◆ Texto fornecido
════════════════════

Goodnight Mommy (Áustria)

Onde acaba o amor têm início o poder, a violência e o terror. Escolhido para representar a Áustria na competição do Oscar de Melhor Filme Estrangeiro em 2016, Goodnight Mommy (Boa Noite, Mamãe) é um suspense, vestido de drama com pitadas impactantes de terror. Dirigido pela dupla de cineastas Severin Fiala e Veronika Franz, o longa-metragem possui uma benemerência simples, que é o de manter os olhos do público atentos aguardando ansiosamente os desfechos e algumas respostas desta curiosa história.

 

Na trama, conhecemos os gêmeos Lukas (Lukas Schwarz) e Elias (Elias Schwarz) que vivem em uma bela casa, isolada, no interior de uma cidade, ao lado de sua misteriosa mãe (Susanne Wuest). Essa última, é uma mulher cheia de amargura, rígida, que anda com uma faixa em volta do rosto. Dia após dia, os irmãos começam a desconfiar de que aquela mulher que vive com eles pode não ser a mãe deles. Assim, ao longo dos angustiantes 95 minutos de projeção, vamos sendo apresentados melhor a essa história que possui um desfecho para lá de apavorante.

════════════════════

◆ Descrição da tarefa
Reproduza na íntegra o texto sobre Goodnight Mommy, sem nenhuma alteração. As entradas a seguir não são necessárias.

════════════════════

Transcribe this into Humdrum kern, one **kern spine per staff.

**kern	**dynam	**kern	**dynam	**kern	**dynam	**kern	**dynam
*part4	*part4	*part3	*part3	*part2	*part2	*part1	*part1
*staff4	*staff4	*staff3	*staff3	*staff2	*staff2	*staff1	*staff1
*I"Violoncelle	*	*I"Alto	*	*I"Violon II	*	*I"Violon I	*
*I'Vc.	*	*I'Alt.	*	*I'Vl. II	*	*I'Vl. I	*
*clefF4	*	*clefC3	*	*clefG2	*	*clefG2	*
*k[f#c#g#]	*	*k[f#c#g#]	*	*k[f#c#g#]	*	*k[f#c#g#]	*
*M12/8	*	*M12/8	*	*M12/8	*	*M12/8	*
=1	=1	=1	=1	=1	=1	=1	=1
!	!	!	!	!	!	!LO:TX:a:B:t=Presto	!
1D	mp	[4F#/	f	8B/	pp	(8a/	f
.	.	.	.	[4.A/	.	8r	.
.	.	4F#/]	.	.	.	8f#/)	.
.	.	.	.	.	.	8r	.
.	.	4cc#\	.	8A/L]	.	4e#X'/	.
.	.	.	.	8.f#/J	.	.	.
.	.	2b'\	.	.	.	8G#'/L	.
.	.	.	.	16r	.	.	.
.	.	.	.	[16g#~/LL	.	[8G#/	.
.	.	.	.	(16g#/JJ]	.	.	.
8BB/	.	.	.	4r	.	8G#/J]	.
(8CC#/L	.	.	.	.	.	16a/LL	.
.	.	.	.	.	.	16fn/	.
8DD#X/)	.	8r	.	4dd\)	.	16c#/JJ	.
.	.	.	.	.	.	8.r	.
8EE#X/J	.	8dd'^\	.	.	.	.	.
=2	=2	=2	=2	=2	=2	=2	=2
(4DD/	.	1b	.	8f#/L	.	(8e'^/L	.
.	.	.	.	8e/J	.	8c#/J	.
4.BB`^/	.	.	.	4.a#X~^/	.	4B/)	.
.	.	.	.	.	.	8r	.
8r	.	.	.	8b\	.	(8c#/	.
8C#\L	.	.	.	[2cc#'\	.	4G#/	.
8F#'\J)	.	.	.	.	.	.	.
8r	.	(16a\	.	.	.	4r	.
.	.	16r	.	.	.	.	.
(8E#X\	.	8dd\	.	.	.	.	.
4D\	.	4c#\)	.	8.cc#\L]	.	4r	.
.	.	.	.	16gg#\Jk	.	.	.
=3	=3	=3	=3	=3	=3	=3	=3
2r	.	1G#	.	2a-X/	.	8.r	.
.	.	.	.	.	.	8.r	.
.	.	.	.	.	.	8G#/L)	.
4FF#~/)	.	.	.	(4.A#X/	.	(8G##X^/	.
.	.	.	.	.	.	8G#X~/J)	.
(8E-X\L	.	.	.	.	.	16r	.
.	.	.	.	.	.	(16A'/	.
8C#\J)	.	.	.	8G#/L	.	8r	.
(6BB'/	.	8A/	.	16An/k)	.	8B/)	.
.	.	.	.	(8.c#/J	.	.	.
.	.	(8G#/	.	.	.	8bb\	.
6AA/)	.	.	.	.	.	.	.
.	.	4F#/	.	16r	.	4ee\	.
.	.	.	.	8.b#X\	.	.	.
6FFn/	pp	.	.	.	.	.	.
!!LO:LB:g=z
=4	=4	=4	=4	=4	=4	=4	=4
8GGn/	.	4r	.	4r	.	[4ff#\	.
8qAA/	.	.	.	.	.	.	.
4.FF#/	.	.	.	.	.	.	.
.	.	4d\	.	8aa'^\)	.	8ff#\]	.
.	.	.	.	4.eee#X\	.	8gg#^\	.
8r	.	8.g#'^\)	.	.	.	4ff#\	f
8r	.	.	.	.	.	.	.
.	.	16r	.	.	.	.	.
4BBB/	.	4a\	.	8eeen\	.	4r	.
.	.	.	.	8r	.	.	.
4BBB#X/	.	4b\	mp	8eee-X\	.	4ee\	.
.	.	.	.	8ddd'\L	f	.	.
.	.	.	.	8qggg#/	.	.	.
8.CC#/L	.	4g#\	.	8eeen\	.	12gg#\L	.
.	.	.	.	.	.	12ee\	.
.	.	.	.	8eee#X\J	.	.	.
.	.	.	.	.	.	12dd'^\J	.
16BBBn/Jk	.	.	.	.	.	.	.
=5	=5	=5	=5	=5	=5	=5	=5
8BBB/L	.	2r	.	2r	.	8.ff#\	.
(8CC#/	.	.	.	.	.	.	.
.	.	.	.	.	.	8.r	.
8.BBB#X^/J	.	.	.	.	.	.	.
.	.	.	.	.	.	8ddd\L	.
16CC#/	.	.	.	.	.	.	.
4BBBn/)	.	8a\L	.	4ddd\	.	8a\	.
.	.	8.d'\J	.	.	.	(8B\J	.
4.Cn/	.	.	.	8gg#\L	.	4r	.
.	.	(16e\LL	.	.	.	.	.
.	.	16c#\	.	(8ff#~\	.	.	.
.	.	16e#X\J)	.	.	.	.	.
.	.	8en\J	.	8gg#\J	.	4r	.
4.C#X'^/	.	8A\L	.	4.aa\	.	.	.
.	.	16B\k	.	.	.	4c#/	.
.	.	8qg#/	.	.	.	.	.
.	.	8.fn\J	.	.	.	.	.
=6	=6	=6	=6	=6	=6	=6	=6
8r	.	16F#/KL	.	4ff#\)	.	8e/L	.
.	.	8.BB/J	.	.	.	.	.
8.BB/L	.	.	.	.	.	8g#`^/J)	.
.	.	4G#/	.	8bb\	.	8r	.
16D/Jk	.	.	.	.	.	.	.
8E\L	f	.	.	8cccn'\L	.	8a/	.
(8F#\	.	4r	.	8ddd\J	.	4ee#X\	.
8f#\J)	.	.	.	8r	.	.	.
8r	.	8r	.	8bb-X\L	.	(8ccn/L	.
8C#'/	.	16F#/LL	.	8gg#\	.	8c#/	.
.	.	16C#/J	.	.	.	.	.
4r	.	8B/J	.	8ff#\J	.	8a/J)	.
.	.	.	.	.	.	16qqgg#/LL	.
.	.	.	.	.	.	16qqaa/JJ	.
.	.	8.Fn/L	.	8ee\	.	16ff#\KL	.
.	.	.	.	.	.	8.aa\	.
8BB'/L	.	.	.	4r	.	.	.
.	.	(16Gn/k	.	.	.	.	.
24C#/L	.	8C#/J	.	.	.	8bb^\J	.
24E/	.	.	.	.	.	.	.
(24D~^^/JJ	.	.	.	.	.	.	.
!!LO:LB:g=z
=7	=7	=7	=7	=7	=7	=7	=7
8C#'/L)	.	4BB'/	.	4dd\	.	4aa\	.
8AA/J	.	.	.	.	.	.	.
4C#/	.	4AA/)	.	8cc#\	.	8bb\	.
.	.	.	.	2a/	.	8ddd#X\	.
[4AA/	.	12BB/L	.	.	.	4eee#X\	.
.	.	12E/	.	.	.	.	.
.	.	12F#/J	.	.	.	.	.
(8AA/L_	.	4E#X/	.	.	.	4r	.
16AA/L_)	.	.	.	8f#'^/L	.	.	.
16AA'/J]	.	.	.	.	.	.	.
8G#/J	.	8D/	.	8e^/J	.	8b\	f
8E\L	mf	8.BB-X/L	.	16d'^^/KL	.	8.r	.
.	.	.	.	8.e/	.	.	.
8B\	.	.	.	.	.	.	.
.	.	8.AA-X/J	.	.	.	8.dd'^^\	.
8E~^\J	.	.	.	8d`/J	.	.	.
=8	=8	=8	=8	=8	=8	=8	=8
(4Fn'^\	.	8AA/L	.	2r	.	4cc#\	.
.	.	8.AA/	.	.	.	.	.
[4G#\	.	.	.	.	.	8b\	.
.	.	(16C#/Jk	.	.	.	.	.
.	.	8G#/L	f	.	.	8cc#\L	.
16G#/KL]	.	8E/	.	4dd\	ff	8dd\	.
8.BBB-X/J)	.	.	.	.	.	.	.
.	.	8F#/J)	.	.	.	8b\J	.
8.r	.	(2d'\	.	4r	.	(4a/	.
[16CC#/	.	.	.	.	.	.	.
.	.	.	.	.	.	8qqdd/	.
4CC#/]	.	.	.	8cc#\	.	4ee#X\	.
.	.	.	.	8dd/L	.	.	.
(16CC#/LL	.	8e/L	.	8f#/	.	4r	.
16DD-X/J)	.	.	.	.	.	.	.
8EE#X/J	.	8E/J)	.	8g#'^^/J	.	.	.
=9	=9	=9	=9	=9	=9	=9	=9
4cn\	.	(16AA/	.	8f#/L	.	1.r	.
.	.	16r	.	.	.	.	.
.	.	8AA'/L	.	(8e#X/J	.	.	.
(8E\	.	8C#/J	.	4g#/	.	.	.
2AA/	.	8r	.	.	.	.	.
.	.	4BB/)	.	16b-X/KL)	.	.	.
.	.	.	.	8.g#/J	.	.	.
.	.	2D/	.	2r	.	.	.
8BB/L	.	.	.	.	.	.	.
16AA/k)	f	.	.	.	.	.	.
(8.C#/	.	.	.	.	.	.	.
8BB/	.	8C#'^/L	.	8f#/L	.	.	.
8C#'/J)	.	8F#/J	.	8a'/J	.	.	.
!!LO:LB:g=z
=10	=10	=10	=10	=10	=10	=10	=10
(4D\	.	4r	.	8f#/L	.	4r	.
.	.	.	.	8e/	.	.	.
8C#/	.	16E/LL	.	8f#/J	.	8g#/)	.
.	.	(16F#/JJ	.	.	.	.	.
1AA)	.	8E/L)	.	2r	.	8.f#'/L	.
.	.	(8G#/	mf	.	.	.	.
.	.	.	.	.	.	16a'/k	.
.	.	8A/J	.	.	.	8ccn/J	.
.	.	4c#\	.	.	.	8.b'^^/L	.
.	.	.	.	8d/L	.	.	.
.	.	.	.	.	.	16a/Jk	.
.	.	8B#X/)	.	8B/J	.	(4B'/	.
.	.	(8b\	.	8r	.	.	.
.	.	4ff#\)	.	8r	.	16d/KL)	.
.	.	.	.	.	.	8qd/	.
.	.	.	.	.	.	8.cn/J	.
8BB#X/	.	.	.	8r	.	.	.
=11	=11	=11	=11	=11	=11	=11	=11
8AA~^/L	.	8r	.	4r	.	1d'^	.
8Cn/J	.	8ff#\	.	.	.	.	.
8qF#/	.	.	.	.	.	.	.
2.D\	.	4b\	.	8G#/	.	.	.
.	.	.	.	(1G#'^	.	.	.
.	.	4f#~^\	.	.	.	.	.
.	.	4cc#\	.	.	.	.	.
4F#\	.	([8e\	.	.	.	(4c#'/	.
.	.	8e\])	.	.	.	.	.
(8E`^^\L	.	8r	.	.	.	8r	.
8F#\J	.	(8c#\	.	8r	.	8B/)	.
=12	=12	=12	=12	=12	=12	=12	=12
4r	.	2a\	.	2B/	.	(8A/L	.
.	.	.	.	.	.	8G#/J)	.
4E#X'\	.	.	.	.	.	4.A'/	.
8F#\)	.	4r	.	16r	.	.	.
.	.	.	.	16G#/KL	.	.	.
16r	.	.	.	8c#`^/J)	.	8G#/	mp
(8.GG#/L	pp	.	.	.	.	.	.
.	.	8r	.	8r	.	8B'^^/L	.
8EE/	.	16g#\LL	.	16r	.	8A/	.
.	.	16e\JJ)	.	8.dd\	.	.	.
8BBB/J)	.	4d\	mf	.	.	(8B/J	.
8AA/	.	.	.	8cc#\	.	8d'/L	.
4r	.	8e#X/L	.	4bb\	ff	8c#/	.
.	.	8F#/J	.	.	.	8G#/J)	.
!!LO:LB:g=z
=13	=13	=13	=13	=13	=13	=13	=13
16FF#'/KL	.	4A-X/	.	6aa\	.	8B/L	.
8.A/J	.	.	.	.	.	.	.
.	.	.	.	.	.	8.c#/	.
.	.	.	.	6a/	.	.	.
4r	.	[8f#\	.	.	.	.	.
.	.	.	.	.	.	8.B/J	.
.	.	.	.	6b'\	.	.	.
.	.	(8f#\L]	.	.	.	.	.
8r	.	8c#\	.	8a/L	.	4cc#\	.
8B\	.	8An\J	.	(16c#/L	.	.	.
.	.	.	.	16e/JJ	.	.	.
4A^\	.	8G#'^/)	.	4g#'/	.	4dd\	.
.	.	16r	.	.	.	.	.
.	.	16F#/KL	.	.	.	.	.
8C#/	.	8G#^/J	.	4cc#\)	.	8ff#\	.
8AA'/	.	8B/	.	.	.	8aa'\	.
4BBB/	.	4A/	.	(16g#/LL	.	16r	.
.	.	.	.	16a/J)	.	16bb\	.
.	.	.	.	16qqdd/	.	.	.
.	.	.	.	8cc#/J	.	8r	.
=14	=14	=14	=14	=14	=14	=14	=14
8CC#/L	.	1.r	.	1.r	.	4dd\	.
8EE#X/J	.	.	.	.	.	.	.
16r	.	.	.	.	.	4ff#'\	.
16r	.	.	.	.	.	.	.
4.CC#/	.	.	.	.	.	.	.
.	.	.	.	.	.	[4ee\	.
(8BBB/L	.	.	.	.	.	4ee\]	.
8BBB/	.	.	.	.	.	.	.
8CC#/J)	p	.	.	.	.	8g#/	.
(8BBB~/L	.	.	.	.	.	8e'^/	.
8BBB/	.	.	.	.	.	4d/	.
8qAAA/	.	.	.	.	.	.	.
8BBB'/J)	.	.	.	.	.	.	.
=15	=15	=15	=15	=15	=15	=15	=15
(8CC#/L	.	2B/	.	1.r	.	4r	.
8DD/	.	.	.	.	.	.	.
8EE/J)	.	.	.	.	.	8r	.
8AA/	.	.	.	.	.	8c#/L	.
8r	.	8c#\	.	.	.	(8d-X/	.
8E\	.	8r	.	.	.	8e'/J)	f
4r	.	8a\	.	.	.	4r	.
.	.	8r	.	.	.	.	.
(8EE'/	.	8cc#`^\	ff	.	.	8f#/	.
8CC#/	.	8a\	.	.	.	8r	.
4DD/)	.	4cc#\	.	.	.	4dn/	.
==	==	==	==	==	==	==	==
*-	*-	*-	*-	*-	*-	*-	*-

════════════════════

◆ Resultado da tarefa
Goodnight Mommy (Áustria)

Onde acaba o amor têm início o poder, a violência e o terror. Escolhido para representar a Áustria na competição do Oscar de Melhor Filme Estrangeiro em 2016, Goodnight Mommy (Boa Noite, Mamãe) é um suspense, vestido de drama com pitadas impactantes de terror. Dirigido pela dupla de cineastas Severin Fiala e Veronika Franz, o longa-metragem possui uma benemerência simples, que é o de manter os olhos do público atentos aguardando ansiosamente os desfechos e algumas respostas desta curiosa história.

 

Na trama, conhecemos os gêmeos Lukas (Lukas Schwarz) e Elias (Elias Schwarz) que vivem em uma bela casa, isolada, no interior de uma cidade, ao lado de sua misteriosa mãe (Susanne Wuest). Essa última, é uma mulher cheia de amargura, rígida, que anda com uma faixa em volta do rosto. Dia após dia, os irmãos começam a desconfiar de que aquela mulher que vive com eles pode não ser a mãe deles. Assim, ao longo dos angustiantes 95 minutos de projeção, vamos sendo apresentados melhor a essa história que possui um desfecho para lá de apavorante.